I just did one really thorough gravel vac during the water change before the expected substrate swap. No matter how well you vac, you'll stir up quite a cloud of yuck when you scoop the gravel out.

My take is that in nature, storms rip up all sorts stuff, and fish are perfectly capable of dealing with it. No worries.

-Ryan


----------



## mia_ann (Dec 20, 2008)

Thanks Ryan!

Just one more question.... How many pounds of sand is recommended for a 55g standard footprint?


----------



## Floridagirl (Jan 10, 2008)

DJRansome said:


> I guess I would just find it easier to stick them in a bucket (or buckets if you have aggressive ones) for two hours than trying to work around them and worry about them.
> 
> How quick can you switch the substrate?
> 
> ...


I've done exactly this. The dustpan works great. 
It's easy to catch fish if all the decor is out fisrt.(use two nets). 
Make sure you clean all the sand prior to the move, and it will go smoothly. 
I like putting my fish in a large rubbermade with a hole in the lid to drop an airstone attached to a pump.


----------



## RyanR (Apr 29, 2008)

There's a sand calculator in the "library" section. Handy little tool for sure.

-Ryan


----------



## sunnee1 (May 21, 2010)

This is a great topic for me cause I kinda want to change my 85 gal over to sand but thoughtit is a huge task and something too crazy--till now I see I am not the only one.
I did give my tank a sort of "pool" of sand. I found a flat, large, plastic retangular box and put some sand in it, have it covered and hidden, my fish went right to it, so I really felt good about the idea of changing over completely, yet here I sit still having not done it because it soes seemlike a huge undertaking. Though now I have two areas and it really looks nice and the fish have seemed to like the rocks and the sand too. 
Anyway I am glad to get the info on vaccuuming the rocks good first and that the fish are hardy, all really good info, so thanks everyone.
I would like to say that I added the entire bag of 50 pounds of PLAY SAND to my 30 gal. The zebras loved it cause there was a lot for them to move around! (I have since got rid of the zebras)
I also would like to say that I was trying to find out what pool filter sand was and my nephew works as a pool cleaner so when I asked him what it was he called his boss and was told that that sand has glass or something (I forget what) that he wouldn't recomend letting the fish get into their mouths--anyway don't know since the response above by Aura says she uses it in 9 tanks and I have heard of people using it.
The play sand is pretty tho it needed A LOT, really a lot, of cleaning, rinsing over and over at least 15 times - I think more.


----------



## Aura (Oct 29, 2005)

> I also would like to say that I was trying to find out what pool filter sand was and my nephew works as a pool cleaner so when I asked him what it was he called his boss and was told that that sand has glass or something (I forget what) that he wouldn't recomend letting the fish get into their mouths--anyway don't know since the response above by Aura says she uses it in 9 tanks and I have heard of people using it.

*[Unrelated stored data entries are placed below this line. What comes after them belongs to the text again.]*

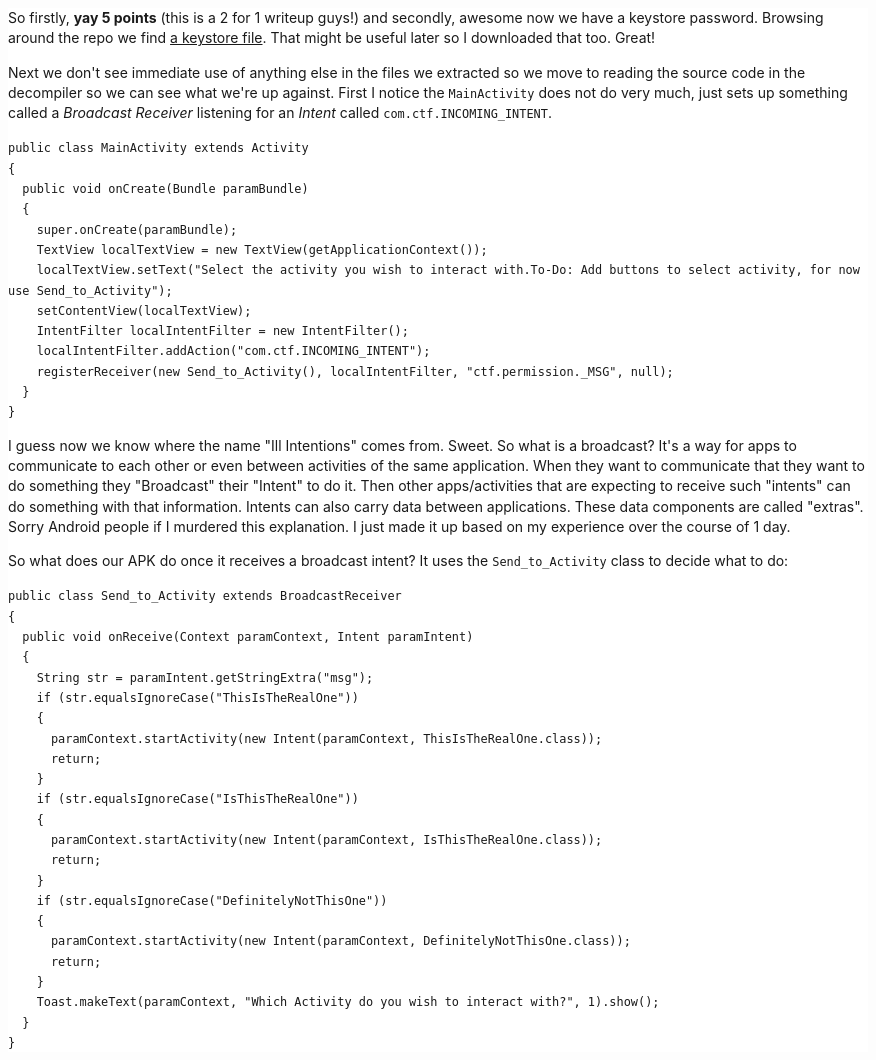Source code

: So firstly, **yay 5 points** (this is a 2 for 1 writeup guys!) and secondly, awesome now we have a keystore password. Browsing around the repo we find <a href="https://github.com/l33tdev42/testApp/blob/master/app/leetdev_android.keystore" target="_blank">a keystore file</a>. That might be useful later so I downloaded that too. Great!

Next we don't see immediate use of anything else in the files we extracted so we move to reading the source code in the decompiler so we can see what we're up against. First I notice the `MainActivity` does not do very much, just sets up something called a _Broadcast Receiver_ listening for an _Intent_ called `com.ctf.INCOMING_INTENT`.


```
public class MainActivity extends Activity
{
  public void onCreate(Bundle paramBundle)
  {
    super.onCreate(paramBundle);
    TextView localTextView = new TextView(getApplicationContext());
    localTextView.setText("Select the activity you wish to interact with.To-Do: Add buttons to select activity, for now use Send_to_Activity");
    setContentView(localTextView);
    IntentFilter localIntentFilter = new IntentFilter();
    localIntentFilter.addAction("com.ctf.INCOMING_INTENT");
    registerReceiver(new Send_to_Activity(), localIntentFilter, "ctf.permission._MSG", null);
  }
}
```


I guess now we know where the name "Ill Intentions" comes from. Sweet. So what is a broadcast? It's a way for apps to communicate to each other or even between activities of the same application. When they want to communicate that they want to do something they "Broadcast" their "Intent" to do it. Then other apps/activities that are expecting to receive such "intents" can do something with that information. Intents can also carry data between applications. These data components are called "extras". Sorry Android people if I murdered this explanation. I just made it up based on my experience over the course of 1 day.

So what does our APK do once it receives a broadcast intent? It uses the `Send_to_Activity` class to decide what to do:


```
public class Send_to_Activity extends BroadcastReceiver
{
  public void onReceive(Context paramContext, Intent paramIntent)
  {
    String str = paramIntent.getStringExtra("msg");
    if (str.equalsIgnoreCase("ThisIsTheRealOne"))
    {
      paramContext.startActivity(new Intent(paramContext, ThisIsTheRealOne.class));
      return;
    }
    if (str.equalsIgnoreCase("IsThisTheRealOne"))
    {
      paramContext.startActivity(new Intent(paramContext, IsThisTheRealOne.class));
      return;
    }
    if (str.equalsIgnoreCase("DefinitelyNotThisOne"))
    {
      paramContext.startActivity(new Intent(paramContext, DefinitelyNotThisOne.class));
      return;
    }
    Toast.makeText(paramContext, "Which Activity do you wish to interact with?", 1).show();
  }
}
```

It's a silica sand and it should be safe for your fish. Mine are constantly digging around in it and I've seen no problems as a result. I've been using it for several years now. The brand that I bought is a light tan color. It did require quite a bit of rinsing, but was nowhere near as dirty as the play sand. You will want to be careful with it when it's dry. (I think there was a warning on the bag to avoid inhaling it. Don't get it all stirred up and inhale the dust.)

Here are a few pictures -- in the first picture, I was checking what it looked like with a variety of different rocks I had found. (I was trying to decide which rocks to use in that tank.) The other two pics, fish are digging in it.


----------



## Guams (Aug 21, 2009)

mia_ann said:


> Just one more question.... How many pounds of sand is recommended for a 55g standard footprint?


A 50 pound bag will leave you with plenty of extra sand. :thumb:


----------



## mia_ann (Dec 20, 2008)

Thanks Guams! I heard play sand is pretty cheap, too, right? Like ten bucks or something?


----------



## gilberbt (Aug 1, 2009)

I just switched last weekend from gravel to sand in my 75G tank and I used 100 lbs of it and it seams about right so you probably can get by with 50-75 lbs or so in a 55 tank depending on how deep you want it. I actually didnt drain my tank at all durning the process I left it full and actually added water at one point so my filters could keep running when I was taking out the gravel. I let the filters run for about 20 minutes after I had the gravel out then turned them off and added the sand and turned them back on about 20 mintues after that. I am not sure if it was needed and it was very cloudy at one point but I didnt lose any fish in the process. I am not sure where you are located but I got some white pre clean sand at a local hardware store (Menards) called Handy Sand that is pure white 100% pre cleaned sand and no toxins. Mainly used for mixing with paint so its 100% clean and I have heard of others using it in tanks before too. It was like $4.68 per 50 lbs bag (playsand was $2.68 per 50 lbs) and I just lightly rinsed it before adding it to the tank and no dirt or dust came out at all so it sure beats spending hours cleaning playsand that would of saved me a whole $2 per bag. Anyway good luck with your switch!


----------